Wie bereits gesagt bestehen aufgrund des zitierten Satzes schon mal Zweifel, dass der Prozentsatz der Sanktionen, gegen die widersprochen wurde, überhaupt stimmt. Aber gehen wir mal davon aus.

Ich gehe weiter davon aus, dass einer Klage stets ein abgelehnter Widerspruch vorausgegangen ist. Ich gehe weiter davon aus, dass eine Sanktion durch Widerspruch oder Klage nicht fälschlich als ungerecht erkannt wurde und dass abgelehnte Klagen bedeuten, dass eine Sanktion gerecht war.
p(ungerecht) = p(kein Widerspruch) * p(ungerecht unter der Bed. kein Widerspruch) + p(Widerspruch) * 0.42 + p(gescheiterter Widerspruch & Klage) * 0.6

Das Problem ist nun, dass die Wahrscheinlichkeit p(ungerecht unter der Bed. kein Widerspruch) nicht bekannt ist, aber wesentlichen Einfluss hat.
Um auf p(ungerecht) = 0.7 zu kommen, müsste p(ungerecht unter der Bed. kein Widerspruch) deutlich größer als 0.7 sein. Das hieße im Umkehrschluss, dass Leistungsempfänger eher Widerspruch gegen eine berechtigte als gegen eine unberechtigte Sanktion einlegen. Das fände ich dann doch erstaunlich.

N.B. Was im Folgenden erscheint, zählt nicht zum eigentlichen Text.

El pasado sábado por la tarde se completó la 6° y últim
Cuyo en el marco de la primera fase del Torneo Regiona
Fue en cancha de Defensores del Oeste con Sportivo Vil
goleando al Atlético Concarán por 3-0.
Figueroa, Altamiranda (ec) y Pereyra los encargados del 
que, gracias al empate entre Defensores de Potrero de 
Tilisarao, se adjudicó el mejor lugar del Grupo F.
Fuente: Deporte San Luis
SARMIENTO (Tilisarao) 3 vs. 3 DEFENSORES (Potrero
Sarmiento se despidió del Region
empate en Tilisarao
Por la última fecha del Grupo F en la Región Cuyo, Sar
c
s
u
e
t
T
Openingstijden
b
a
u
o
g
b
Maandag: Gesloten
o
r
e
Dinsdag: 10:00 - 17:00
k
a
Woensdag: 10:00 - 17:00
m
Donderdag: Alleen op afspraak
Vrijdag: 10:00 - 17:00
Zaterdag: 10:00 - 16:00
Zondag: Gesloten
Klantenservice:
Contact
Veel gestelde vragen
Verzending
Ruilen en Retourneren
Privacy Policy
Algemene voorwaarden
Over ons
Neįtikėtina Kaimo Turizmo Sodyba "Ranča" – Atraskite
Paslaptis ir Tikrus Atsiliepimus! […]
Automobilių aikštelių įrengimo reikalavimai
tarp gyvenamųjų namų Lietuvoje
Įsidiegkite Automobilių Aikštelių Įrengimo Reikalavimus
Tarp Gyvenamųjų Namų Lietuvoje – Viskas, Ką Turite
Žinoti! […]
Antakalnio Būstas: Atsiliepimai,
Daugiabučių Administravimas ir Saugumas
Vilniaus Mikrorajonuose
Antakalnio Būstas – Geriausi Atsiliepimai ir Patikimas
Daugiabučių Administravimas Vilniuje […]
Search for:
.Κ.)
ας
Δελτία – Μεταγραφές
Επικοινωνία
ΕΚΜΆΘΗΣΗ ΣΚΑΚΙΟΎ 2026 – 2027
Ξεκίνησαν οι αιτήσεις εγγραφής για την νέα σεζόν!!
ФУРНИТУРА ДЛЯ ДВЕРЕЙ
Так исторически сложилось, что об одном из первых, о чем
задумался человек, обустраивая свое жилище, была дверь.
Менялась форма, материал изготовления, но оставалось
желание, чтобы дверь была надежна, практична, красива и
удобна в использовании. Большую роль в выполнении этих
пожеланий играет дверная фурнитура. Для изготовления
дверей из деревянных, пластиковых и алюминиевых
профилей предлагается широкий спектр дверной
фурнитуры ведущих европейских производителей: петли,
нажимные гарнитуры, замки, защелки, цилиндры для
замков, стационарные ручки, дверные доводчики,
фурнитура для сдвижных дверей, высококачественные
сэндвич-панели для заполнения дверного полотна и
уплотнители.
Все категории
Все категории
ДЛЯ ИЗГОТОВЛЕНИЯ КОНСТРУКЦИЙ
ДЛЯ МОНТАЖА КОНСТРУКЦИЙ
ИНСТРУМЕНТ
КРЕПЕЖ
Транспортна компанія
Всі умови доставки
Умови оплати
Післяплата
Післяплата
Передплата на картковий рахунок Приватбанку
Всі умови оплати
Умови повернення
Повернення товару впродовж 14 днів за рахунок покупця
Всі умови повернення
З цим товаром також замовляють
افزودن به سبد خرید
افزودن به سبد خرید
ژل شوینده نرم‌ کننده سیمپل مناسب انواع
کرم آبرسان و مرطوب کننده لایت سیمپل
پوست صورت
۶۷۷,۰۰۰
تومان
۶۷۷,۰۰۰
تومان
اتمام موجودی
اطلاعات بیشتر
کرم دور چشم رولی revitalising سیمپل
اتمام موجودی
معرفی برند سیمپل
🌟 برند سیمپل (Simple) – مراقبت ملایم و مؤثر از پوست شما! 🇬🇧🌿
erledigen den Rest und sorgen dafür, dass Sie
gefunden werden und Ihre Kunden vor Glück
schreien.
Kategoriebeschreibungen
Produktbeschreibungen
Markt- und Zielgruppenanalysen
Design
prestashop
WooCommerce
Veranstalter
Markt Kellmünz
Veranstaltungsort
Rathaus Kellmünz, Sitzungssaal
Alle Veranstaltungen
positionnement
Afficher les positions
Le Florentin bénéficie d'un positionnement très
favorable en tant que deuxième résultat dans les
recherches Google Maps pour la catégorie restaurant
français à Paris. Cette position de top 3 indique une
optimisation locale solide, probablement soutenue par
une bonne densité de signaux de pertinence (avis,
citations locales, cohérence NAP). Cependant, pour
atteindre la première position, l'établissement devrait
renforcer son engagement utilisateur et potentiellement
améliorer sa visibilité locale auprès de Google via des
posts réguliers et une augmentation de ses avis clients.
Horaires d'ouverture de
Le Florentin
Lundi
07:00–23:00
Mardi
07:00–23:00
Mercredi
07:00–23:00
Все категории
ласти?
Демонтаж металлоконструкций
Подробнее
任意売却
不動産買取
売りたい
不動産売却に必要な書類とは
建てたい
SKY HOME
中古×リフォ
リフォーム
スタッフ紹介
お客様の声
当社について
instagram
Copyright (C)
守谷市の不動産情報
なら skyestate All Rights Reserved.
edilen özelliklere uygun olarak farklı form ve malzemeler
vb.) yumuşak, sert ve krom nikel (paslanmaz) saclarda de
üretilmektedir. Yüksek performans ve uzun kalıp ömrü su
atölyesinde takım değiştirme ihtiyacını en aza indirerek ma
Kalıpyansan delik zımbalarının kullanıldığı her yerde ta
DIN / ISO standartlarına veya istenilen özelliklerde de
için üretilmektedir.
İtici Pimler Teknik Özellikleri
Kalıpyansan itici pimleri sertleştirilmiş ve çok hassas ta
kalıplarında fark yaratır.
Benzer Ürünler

Da hier nicht sicher haltbare Annahmen getroffen werden mussten und zudem benötigte Zahlen fehlen, behaupte ich, dass man aus den vorliegenden Zahlen nicht auf die 70% schließen kann.

Nun könnte man stichprobenartig alle Sanktionen untersuchen und diese von einer neutralen Stelle beurteilen lassen. Dann hätte man immerhin eine Aussage, die sich aber entscheidend auf die Richtigkeit der Entscheidungen dieser neutralen Stelle stützt. In der Quelle steht zudem nichts davon, dass eine solche Studie durchgeführt wurde.

Meine Vermutung ist vielmehr, dass man die 70% nett ausgedrückt: ohne relevante Faktengrundlage geschätzt - weniger nett ausgedrückt sich aus den Fingern gesogen hat.

Falls du antwortest, liefere bitte stichhaltige Fakten und Argumente.